### [Instructions for the task]
Which of the lines below mention the word "prefix"? Pull each one out.
□ □ □ □ □ □ □
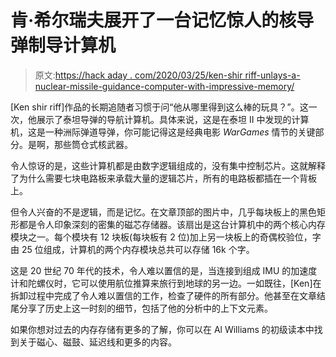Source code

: # 肯·希尔瑞夫展开了一台记忆惊人的核导弹制导计算机

> 原文:[https://hack aday . com/2020/03/25/ken-shir riff-unlays-a-nuclear-missile-guidance-computer-with-impressive-memory/](https://hackaday.com/2020/03/25/ken-shirriff-unfolds-a-nuclear-missile-guidance-computer-with-impressive-memory/)

[Ken shir riff]作品的长期追随者习惯于问“他从哪里得到这么棒的玩具？”。这一次，他展示了泰坦导弹的导航计算机。具体来说，这是在泰坦 II 中发现的计算机，这是一种洲际弹道导弹，你可能记得这是经典电影 *WarGames* 情节的关键部分。是啊，那些筒仓式核武器。

令人惊讶的是，这些计算机都是由数字逻辑组成的，没有集中控制芯片。这就解释了为什么需要七块电路板来承载大量的逻辑芯片，所有的电路板都插在一个背板上。

但令人兴奋的不是逻辑，而是记忆。在文章顶部的图片中，几乎每块板上的黑色矩形都是令人印象深刻的密集的磁芯存储器。该扇出是这台计算机中的两个核心内存模块之一。每个模块有 12 块板(每块板有 2 位)加上另一块板上的奇偶校验位，字由 25 位组成，计算机的两个内存模块总共可以存储 16k 个字。

这是 20 世纪 70 年代的技术，令人难以置信的是，当连接到组成 IMU 的加速度计和陀螺仪时，它可以使用航位推算来旅行到地球的另一边。一如既往，[Ken]在拆卸过程中完成了令人难以置信的工作，检查了硬件的所有部分。他甚至在文章结尾分享了历史上这一时刻的细节，包括了他的分析中的上下文元素。

如果你想对过去的内存存储有更多的了解，你可以在 Al Williams 的初级读本中找到关于磁心、磁鼓、延迟线和更多的内容。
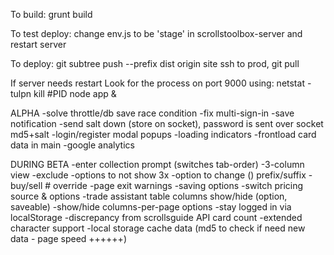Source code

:To build:
grunt build

To test deploy:
change env.js to be 'stage' in scrollstoolbox-server and restart server

To deploy:
git subtree push --prefix dist origin site
ssh to prod, git pull

If server needs restart
Look for the process on port 9000 using: netstat -tulpn
kill #PID
node app &


ALPHA
-solve throttle/db save race condition
-fix multi-sign-in
-save notification
-send salt down (store on socket), password is sent over socket md5+salt
-login/register modal popups
-loading indicators
-frontload card data in main
-google analytics

DURING BETA
-enter collection prompt (switches tab-order)
-3-column view
-exclude
-options to not show 3x
-option to change () prefix/suffix
-buy/sell # override
-page exit warnings
-saving options
-switch pricing source & options
-trade assistant table columns show/hide (option, saveable)
-show/hide columns-per-page options
-stay logged in via localStorage
-discrepancy from scrollsguide API card count
-extended character support
-local storage cache data (md5 to check if need new data - page speed ++++++)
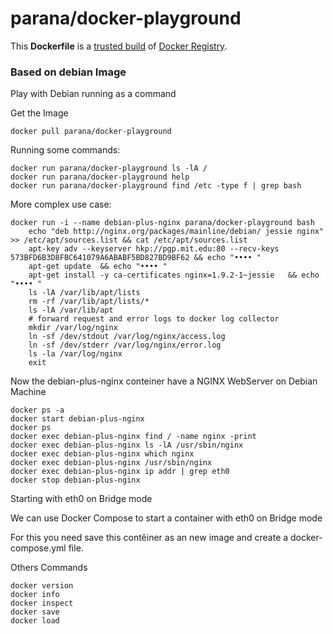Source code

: parana/docker-playground
====================

This **Dockerfile** is a [trusted build](https://registry.hub.docker.com/u/parana/docker-playground/) of [Docker Registry](https://registry.hub.docker.com/search?q=parana/).

### Based on debian Image

Play with Debian running as a command

Get the Image

	docker pull parana/docker-playground


Running some commands:

	docker run parana/docker-playground ls -lA /
	docker run parana/docker-playground help
	docker run parana/docker-playground find /etc -type f | grep bash
	

More complex use case:

	docker run -i --name debian-plus-nginx parana/docker-playground bash
	    echo "deb http://nginx.org/packages/mainline/debian/ jessie nginx" >> /etc/apt/sources.list && cat /etc/apt/sources.list 
	    apt-key adv --keyserver hkp://pgp.mit.edu:80 --recv-keys 573BFD6B3D8FBC641079A6ABABF5BD827BD9BF62 && echo "•••• "
	    apt-get update  && echo "•••• "
	    apt-get install -y ca-certificates nginx=1.9.2-1~jessie   && echo "•••• "
	    ls -lA /var/lib/apt/lists  
	    rm -rf /var/lib/apt/lists/*
	    ls -lA /var/lib/apt
	    # forward request and error logs to docker log collector
		mkdir /var/log/nginx
		ln -sf /dev/stdout /var/log/nginx/access.log
		ln -sf /dev/stderr /var/log/nginx/error.log
		ls -la /var/log/nginx
		exit

Now the debian-plus-nginx conteiner have a NGINX WebServer on Debian Machine

	docker ps -a 
	docker start debian-plus-nginx  
	docker ps
	docker exec debian-plus-nginx find / -name nginx -print	
    docker exec debian-plus-nginx ls -lA /usr/sbin/nginx
    docker exec debian-plus-nginx which nginx
	docker exec debian-plus-nginx /usr/sbin/nginx 
	docker exec debian-plus-nginx ip addr | grep eth0
	docker stop debian-plus-nginx

Starting with eth0 on Bridge mode

We can use Docker Compose to start a container with eth0 on Bridge mode 

For this you need save this contêiner as an new image and create a docker-compose.yml file.

Others Commands 

    docker version 
    docker info
    docker inspect
    docker save
    docker load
□ □ □ □ □ □ □
### [Solved problem]
git subtree push --prefix dist origin site
-option to change () prefix/suffix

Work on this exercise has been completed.